In the absence of hard evidence, the intelligence analysts tended to fall back on the underlying assumptions they had begun with. Those assumptions included the belief that Saddam was determined to preserve his extant WMD capabilities and acquire new ones. And now there were no weapons inspectors to hinder him. The inspectors had also been a moderating influence on Western intelligence agencies; the information they provided, and the mere fact of their presence in Iraq, helped those agencies stick to reasonable suppositions and keep unsubstantiated fears at bay. After 1998 many analysts increasingly entertained worst-case scenarios—scenarios that gradually became mainstream estimates.
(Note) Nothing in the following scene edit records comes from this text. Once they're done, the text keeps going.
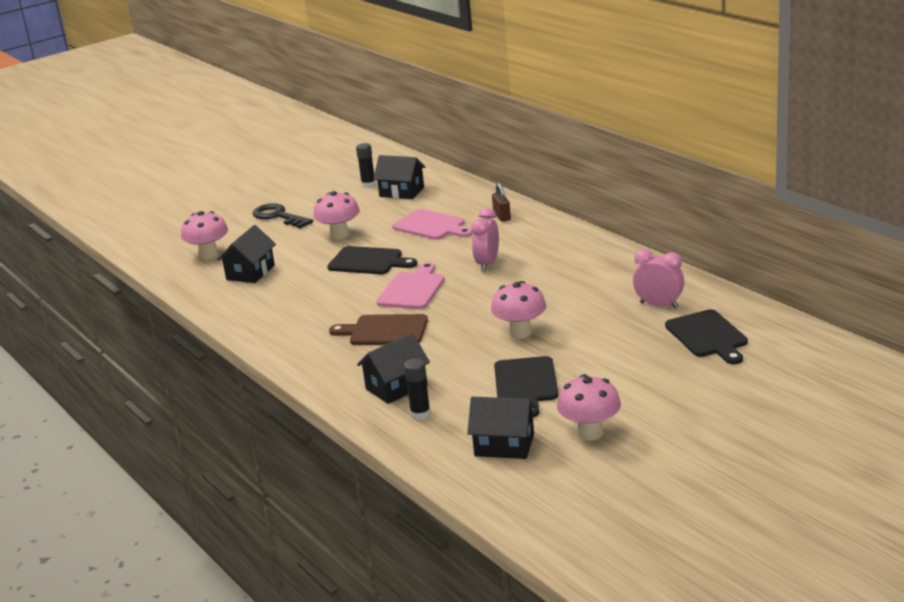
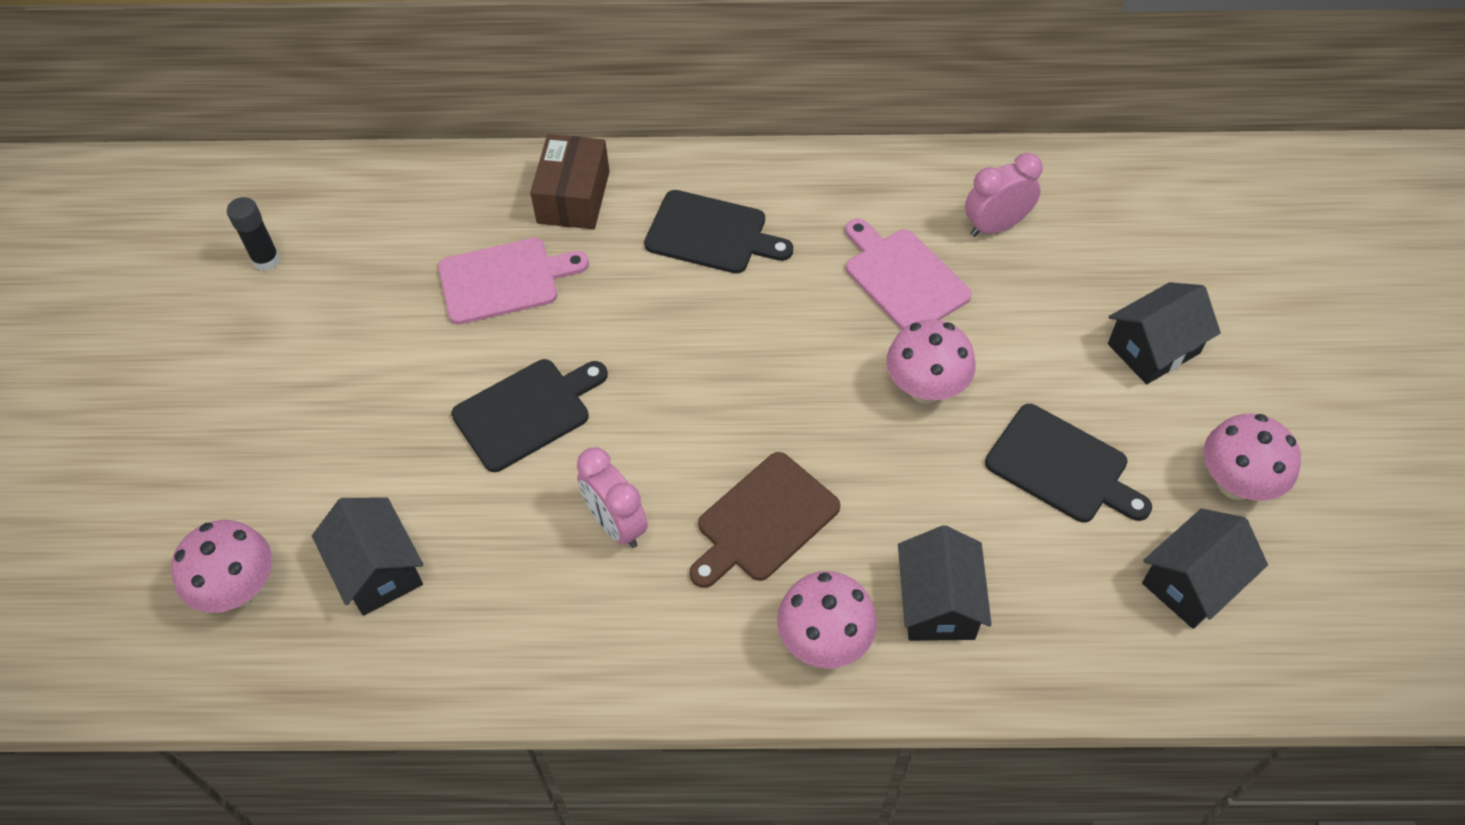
camera: 55 degrees left, 30 degrees up
(278, 216) = (221, 423): black key -> none
(339, 235) = (394, 392): pink mushroom -> pink mushroom (824, 641)
(401, 192) = (346, 241): black house -> black house (1153, 348)
(412, 289) = (675, 418): pink cutting board -> pink cutting board (903, 277)
(420, 414) = (1036, 621): black glue stick -> none
(487, 264) = (697, 299): pink clock -> pink clock (616, 524)
(502, 216) = (573, 197): brown padlock -> brown box
(708, 336) = (1113, 238): black cutting board -> black cutting board (711, 234)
Another element that contributed to faulty assessments before the 2003 invasion was Iraqi rhetoric. Imagine that you were a CIA analyst in June of 2000 and heard Saddam make the following statement: "If the world tells us to abandon all our weapons and keep only swords, we will do that. We will destroy all the weapons, if they destroy their weapons. But if they keep a rifle and then tell me that I have the right to possess only a sword, then we would say no. As long as the rifle has become a means to defend our country against anybody who may have designs against it, then we will try our best to acquire the rifle." It would be very difficult not to interpret Saddam's remarks as an announcement that he intended to reconstitute his WMD programs.
The final element in the context for our pre-invasion analysis involved discrepancies between how much WMD material went into Iraq and how much Iraq could prove it had destroyed. Before the Gulf War (and to a certain extent afterward) Baghdad imported enormous quantities of equipment and raw materials for WMD. The UN inspectors, with remarkable diligence, obtained virtually all the import figures, either from the Iraqis or from their suppliers. They then asked the Iraqis to either produce the materials or account for their destruction. In many cases the Iraqis could not. The difference between what they had imported and what they could account for was seen as important evidence of an ambitious clandestine WMD program. These are the numbers—of bombs, of liters of precursor chemicals, and so on—that the world regularly heard Bush Administration officials intone during the run-up to the 2003 war.
In hindsight there are legitimate reasons to question these numbers. According to David Kay, a number of Iraqi sources have told the ISG that some of the material that was unaccounted for was diverted from the unilateral destructions that took place from 1991 to 1996. However, it is not clear whether or not any of that material was destroyed later. And it is likely that some of the discrepancies between UNSCOM and Iraqi figures are no more than the result of sloppiness. Saddam's Iraq was not exactly an efficient state, and many of his chief lieutenants were semi-literate thugs with no understanding of esoteric technical matters and little regard for how things should be done—their only concern was that Saddam's demands be met.
The Politics of Persuasion
The intelligence community's overestimation of Iraq's WMD capability is only part of the story of why we went to war last year. The other part involves how the Bush Administration handled the intelligence. Throughout the spring and fall of 2002 and well into 2003 I received numerous complaints from friends and colleagues in the intelligence community, and from people in the policy community, about precisely that. According to them, many Administration officials reacted strongly, negatively, and aggressively when presented with information or analysis that contradicted what they already believed about Iraq. Many of these officials believed that Saddam Hussein was the source of virtually all the problems in the Middle East and was an imminent danger to the United States because of his perceived possession of weapons of mass destruction and support of terrorism. Many also believed that CIA analysts tended to be left-leaning cultural relativists who consistently downplayed threats to the United States. They believed that the Agency, not the Administration, was biased, and that they were acting simply to correct that bias.